A Cabinet minister from Hamas, Yousef Rizka, condemned what he called "the continuous series of Israeli massacres of our Palestinian people."
"I call on the international community to immediately intervene to protect the Palestinian people from the increasing aggression of the Israeli occupation army, which will definitely provoke a response that will engage the entire region," Rizka said.
Hamas recently resumed open involvement in rocket attacks against Israel, and after the beach explosion Friday, officially called off a 16-month truce.
Ambulances raced toward Shifa Hospital, carrying dead and wounded. At the hospital, three blood-covered bodies lay on the floor, and rescue workers carried a dead boy inside.
A father and son also were killed, as were three medical workers on their way to tend to people wounded by an earlier missile.
Doctors had a hard time handling all the casualties, and some were treated on the bloodied floor.
At the hospital's morgue, where the bodies were brought, angry women shouted, "Death to Israel, death to the occupation!"
Just outside, an Islamic Jihad militant fired his rifle in a show of anger. Other gunmen vowed revenge. One went inside the morgue, put his hands on one of the dead bodies, then smeared their blood on his rifle. Angry crowds burned tires near the house one Israeli missile hit.
"What happened today is a brutal massacre committed against innocent civilians and fighters from our group," said Abib, the Islamic Jihad leader, outside the morgue. "This massacre is similar to the one that took place on Friday."
Palestinians have blamed the Gaza beach deaths on an Israeli artillery round. Israeli military officials said Tuesday that the military's investigation, whose results are to be released later in the day, shows the deaths likely were caused by a mine planted by Hamas militants.
Abbas accused Israel of trying to "wipe out the Palestinian people."
"Every day there are martyrs, there are wounded people, all of them innocents, all of them bystanders," he said. "They want to eliminate the Palestinian people, but we are going to sit tight. We are sitting tight on our land.
"We want to establish our state and live in peace," he added. "What Israel is committing is state terrorism."
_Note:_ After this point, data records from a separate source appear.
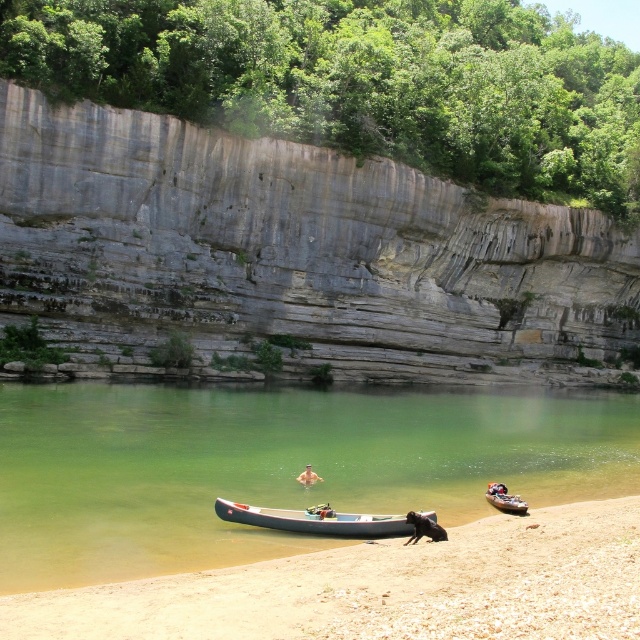
Does gray rock cliff at upper center have a smaller size compared to gray rubber canoe at center?

Incorrect, gray rock cliff at upper center is not smaller in size than gray rubber canoe at center.

Does gray rock cliff at upper center have a greater width compared to gray rubber canoe at center?

Indeed, gray rock cliff at upper center has a greater width compared to gray rubber canoe at center.

Is point (221, 289) less distant than point (320, 524)?

No.

Where is `gray rock cliff at upper center`? gray rock cliff at upper center is located at coordinates (292, 253).

Who is lower down, green translucent water at lower center or smooth tan skin at center?

smooth tan skin at center is lower down.

Can you confirm if green translucent water at lower center is thinner than smooth tan skin at center?

In fact, green translucent water at lower center might be wider than smooth tan skin at center.

Which is behind, point (604, 460) or point (305, 480)?

The point (604, 460) is more distant.

Identify the location of green translucent water at lower center. (273, 467).

Does brown sandy beach at lower center have a larger size compared to smooth tan skin at center?

Indeed, brown sandy beach at lower center has a larger size compared to smooth tan skin at center.

Is point (586, 627) positioned behind point (308, 484)?

No, it is not.

At what (x,y) coordinates should I click in order to perform the action: click on brown sandy beach at lower center. Please return your answer as a coordinate pair (x, y). Looking at the image, I should click on (381, 588).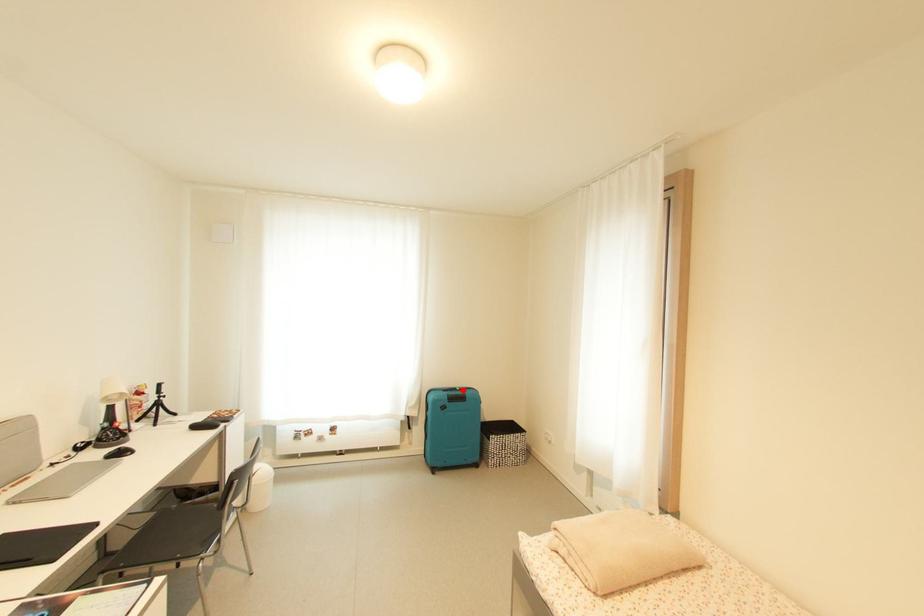
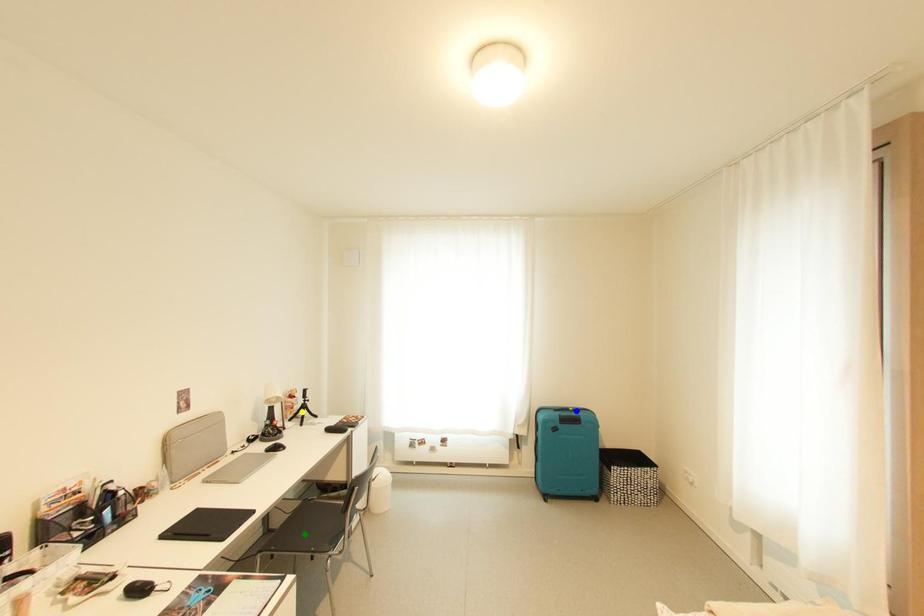
Question: I am providing you with two images of the same scene from different viewpoints. A red point is marked on the first image. You are given multiple points on the second image. Which point in image 2 represents the same 3d spot as the red point in image 1?

Choices:
 (A) yellow point
 (B) green point
 (C) blue point

Answer: (C)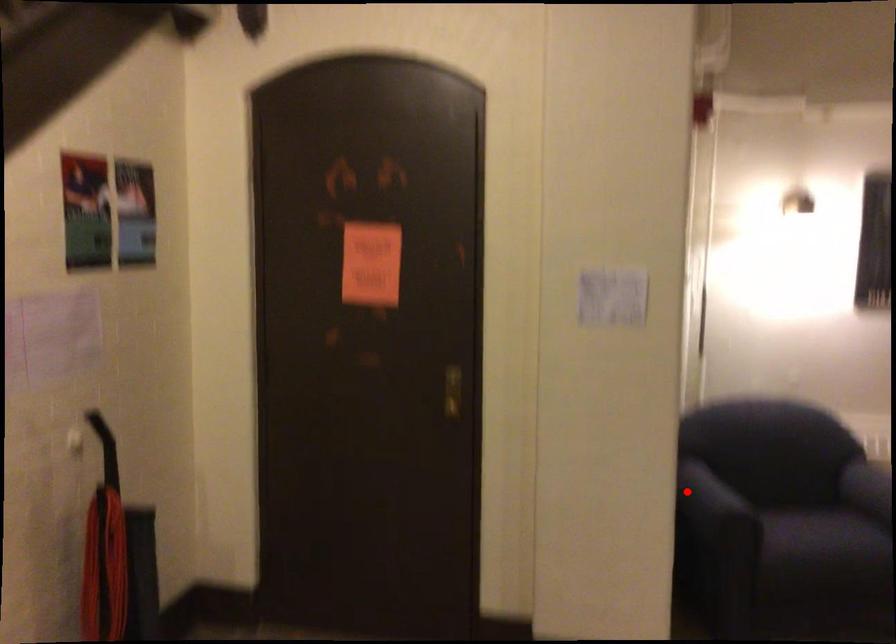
Abbas, a moderate elected separately last year, is being squeezed by violence with Israel and violence pitting his Fatah faction against Hamas gunmen, which has killed 20 Palestinians, some of them civilians, over the past month.
He is trying to persuade Israel to restart long-stalled peace talks with him, rather than the Hamas government, but Israeli Prime Minister Ehud Olmert, visiting European capitals this week, says Israel won't negotiate with Abbas unless Hamas abandons violence.
Olmert plans to unilaterally pull Israeli settlers out of about 90 percent of the West Bank, with or without negotiations.